日本大百科全書(ニッポニカ) 「ストー」の意味・わかりやすい解説
ストー(Randolph Stow)
すとー
Randolph Stow
(1935―2010)
オーストラリアの小説家、詩人。ウェスタン・オーストラリア州ジェラルトン生まれ。ウェスタン・オーストラリア大学卒業後、人類学に興味を寄せ、僻地(へきち)の宣教師やニューギニアの政府研究所助手を経て、イギリスのリーズ大学、母校、カナダやヨーロッパの大学講師を務めた。小説『幽霊の出る地』(1956)、『傍観者』(1957)、『島へ』(1958)、詩集『第一幕』(1957)を発表。
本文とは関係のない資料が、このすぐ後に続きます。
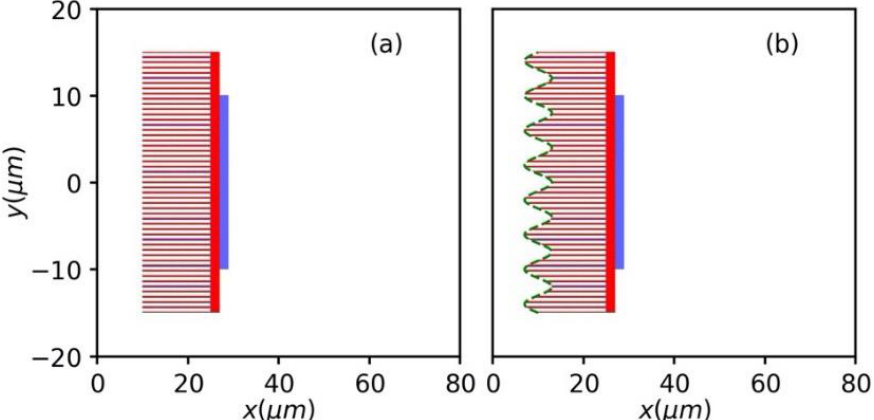
Figure 1. Schematics of the PNT ( a ) and the CNT ( b ). Both targets consist of solid nanowires and substrate of Au 50+ (red part) and a thin hydrogen foil (blue part). The corrugated surface profile is marked by a green-dashed line.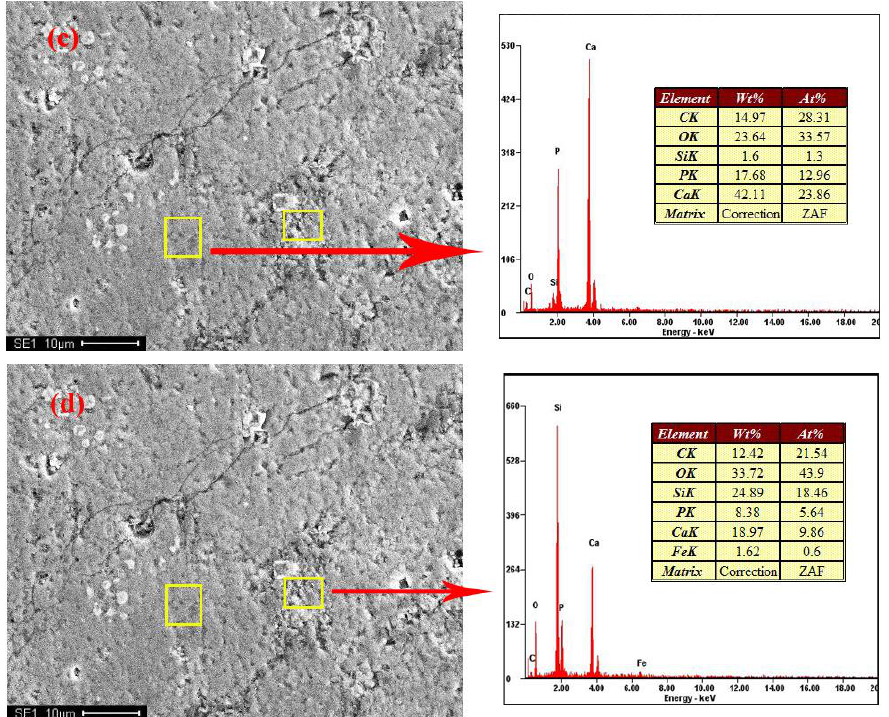
Figure 3. SEM-EDX results of samples. ( a , b ) no.1; ( c , d ) no.4.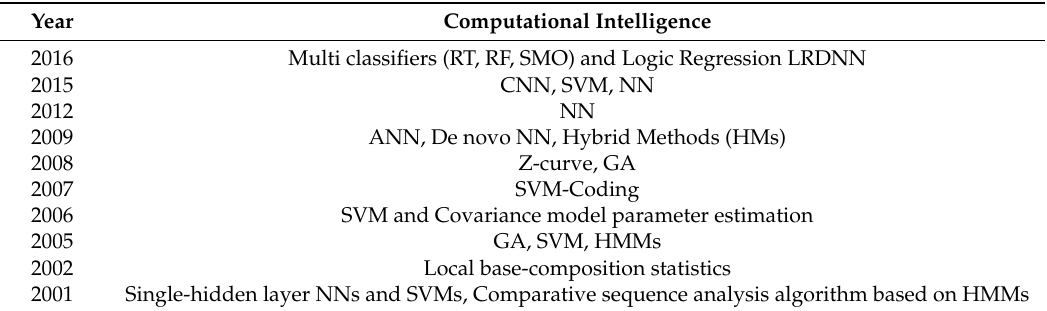
Table 2. A brief summary of CI techniques with respect to classification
1958、1959年の2回オーストラリア文芸協会賞、マイルズ・フランクリン賞(1958)など各文学賞を受賞、新世代の代表作家、詩人と目された。そののちも長編『海中の回転木馬』(1965)、『野生児ミッドナイト』(1967)、詩集『偽(にせ)の沈黙』(1969)、音楽劇『ドニソン嬢の気まぐれ』(1974)などがある。1979年発表の『ビジタンツ』は、パトリック・ホワイト文学賞を受賞した。象徴主義的手法も駆使し、この国の文学に新たな深みと活力を与えた。1987年には、ウェスタン・オーストラリア州で「ランドルフ・ストー小説と詩賞」が設立された。
[平松幹夫・古宇田敦子]
ストー(Harriet Elizabeth Beecher Stowe)
すとー
Harriet Elizabeth Beecher Stowe
(1811―1896)
アメリカの女流小説家。コネティカット州のカルビン主義(会衆派)の牧師の家庭に生まれる。キリスト教的人道主義の立場から『アンクル・トムの小屋』(1852)を書き、奴隷制反対の感情を全米的に盛り上げ、南北戦争の気運を促進した。多作家で、ニュー・イングランドの地方色豊かな小説が多く、『牧師の求婚』(1859)、『オールドタウンの人々』(1869)はその代表作。数回イギリスに旅行し、バイロン卿(きょう)の近親相姦(そうかん)を暴露、イギリス国民の不興を買ったこともある。